- Born: Wendell Holmes Gilley August 21, 1904 Tremont, Maine, U.S.
- Died: April 24, 1983 (aged 78) Southwest Harbor, Maine, U.S.
- Occupations: Wood carver, plumber

= Wendell Gilley =

American bird watcher and artist (1904–1983)

Wendell Holmes Gilley (August 21, 1904 – April 24, 1983) was a bird watcher and artist who carved birds in wood on Mount Desert Island, Maine. He started out carving two-inch wooden birds for Abercrombie & Fitch.

== Biography ==
Gilley was born in Tremont, Maine, the son of Frank L. Gilley and Maud Gilley.
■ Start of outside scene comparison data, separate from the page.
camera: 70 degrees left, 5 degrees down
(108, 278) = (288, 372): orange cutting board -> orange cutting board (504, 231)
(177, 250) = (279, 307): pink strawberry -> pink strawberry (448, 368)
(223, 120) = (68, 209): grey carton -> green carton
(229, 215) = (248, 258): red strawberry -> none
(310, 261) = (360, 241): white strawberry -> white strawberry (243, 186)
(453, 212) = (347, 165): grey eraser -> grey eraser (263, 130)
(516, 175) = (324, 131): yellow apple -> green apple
He was married to Addie Lorinda Bragdon Gilley and had a son, Leonard, who was a poet and college professor.
Gilley built the Red Rooster camp in Surry, Maine, which he decorated with his own animal carvings, and had a plumbing business in Southwest Harbor, Maine. He published a book, The Art of Bird Carving (1961). He was president of the National Wood Carvers Association. He died in 1983, in his late seventies. His cousin, Frank R. Gilley, bought the Red Rooster camp, and donated Gilley's works and tools to become a museum.

==Wendell Gilley Museum==
The Wendell Gilley Museum in Southwest Harbor, which opened in July 1981, displays hundreds of examples of Gilley's work. The museum also features works by other woodcarvers, including a collection of miniature waterfowl by the Cape Cod carver who inspired Gilley, A. Elmer Crowell.